In partnership with Ziply Fiber, the Port will bring fiber connectivity to those homes that were not included in the first phase of the project. According to city officials, construction will begin in the fall 2023 and be complete by spring 2024.
It’s part of a broader $121 million in new broadband grant awards doled out by the Washington State Broadband Office to expand access to affordable broadband service across traditionally underserved portions of the state. All told, the new awards will be used to fund more than 19 different projects, bringing improved broadband access to nearly 15,000 state residents.
“These grants will provide initial service availability to 14,794 end users located across the state, in communities as diverse as the San Juan Islands, Kittitas County and the Spokane reservation,” Washington Broadband Office Director Mark Vasconi said of the latest round of funding.
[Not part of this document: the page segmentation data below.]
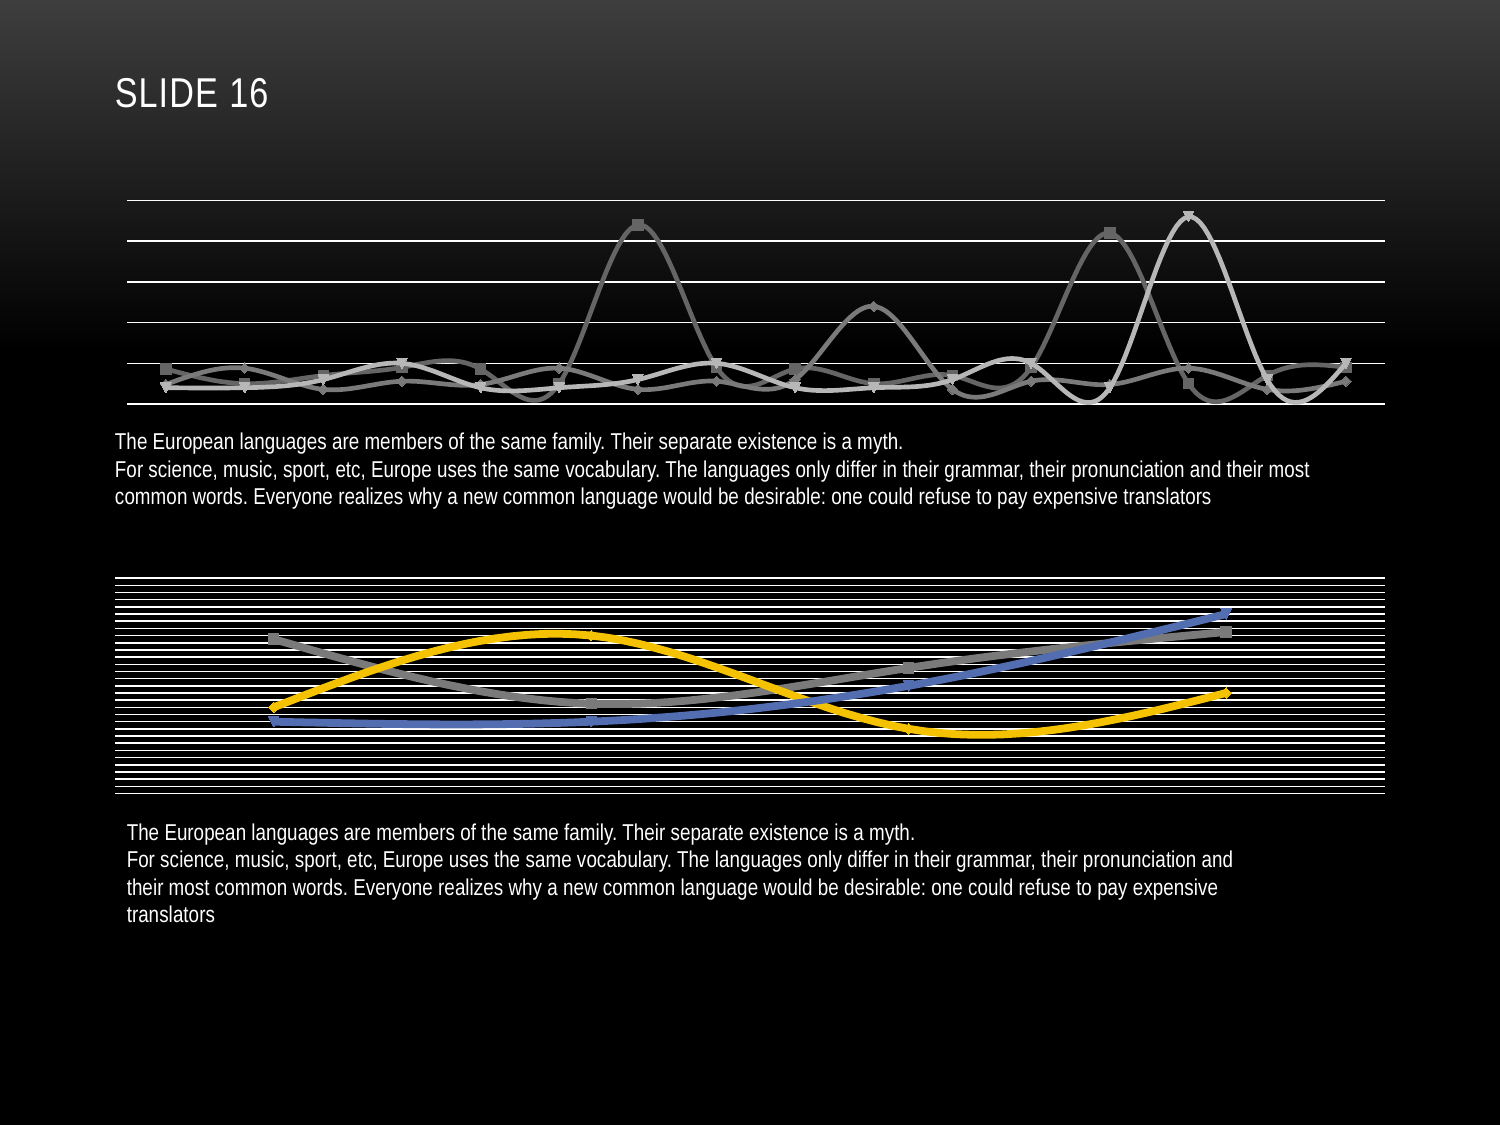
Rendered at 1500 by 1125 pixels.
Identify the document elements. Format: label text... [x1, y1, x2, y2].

title Slide 16 [99, 19, 1400, 124]
text_box The European languages are members of the same family. Their separate existence is a myth. For science, music, sport, etc, Europe uses the same vocabulary. The languages only differ in their grammar, their pronunciation and their most common words. Everyone realizes why a new common language would be desirable: one could refuse to pay expensive translators [100, 419, 1376, 552]
chart [100, 196, 1412, 409]
text_box The European languages are members of the same family. Their separate existence is a myth. For science, music, sport, etc, Europe uses the same vocabulary. The languages only differ in their grammar, their pronunciation and their most common words. Everyone realizes why a new common language would be desirable: one could refuse to pay expensive translators [112, 812, 1270, 980]
chart [88, 573, 1412, 799]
The funds, part of the $10 billion Coronavirus Capital Project Fund, were made possible by the The American Rescue Plan Act (ARPA). The funding comes on the heels of the first round of funding announced by Washington state leaders last March, which doled out $145 million in Broadband Infrastructure Acceleration grants across thirteen different communities.
This latest funding round was awarded to a diverse array of projects, including several Washington state utilities and PUDs (public utility districts), numerous county digital divide initiatives, several Washington state cooperatives, and an ongoing effort by Spokane Tribe leaders aimed at shoring up fiber access to rural portions of the state.
“Broadband access is essential infrastructure, providing a critical gateway to education, health care, social and economic opportunities,” Washington Commerce Director Mike Fong said in a statement. “This funding is the next significant step toward our goal to have high-speed internet access available to every Washington resident and business.”
All told, Washington state leaders set aside $260 million of Washington’s Rescue Plan funds to provide grants for broadband infrastructure projects. The state says it received a total of $316 million in grant applications for more than 50 different broadband expansion projects across the state, exceeding available funding by 261 percent.
Washington has seen an explosion in creative alternative broadband deployment projects made possible by both an historic influx of Covid relief and infrastructure bill broadband funding, as well as the state’s recent 2021 decision to eliminate counterproductive state restrictions on community broadband deployments.
The latest funding round shines a particularly bright light on the growing popularity of PUDs, which are paving the way on rural broadband expansion after played a critical role in electrifying the state by harnessing the region’s rivers starting in 1934.
Elimination of burdensome state barriers (often backed by entrenched incumbent monopolies keen on protecting regional fiefdoms from competition) allowed PUDs to deliver broadband access on a retail basis, bringing an additional competitive option to Washington residents long struggling for faster, less expensive access.
“Unfortunately we could not fund all who applied,” Vasconi said, “but we are pleased that this round of grants, as well as future funding efforts administered by the Washington State Broadband Office, will bring us closer to our goal of ensuring that all Washingtonians have reliable access to broadband service.”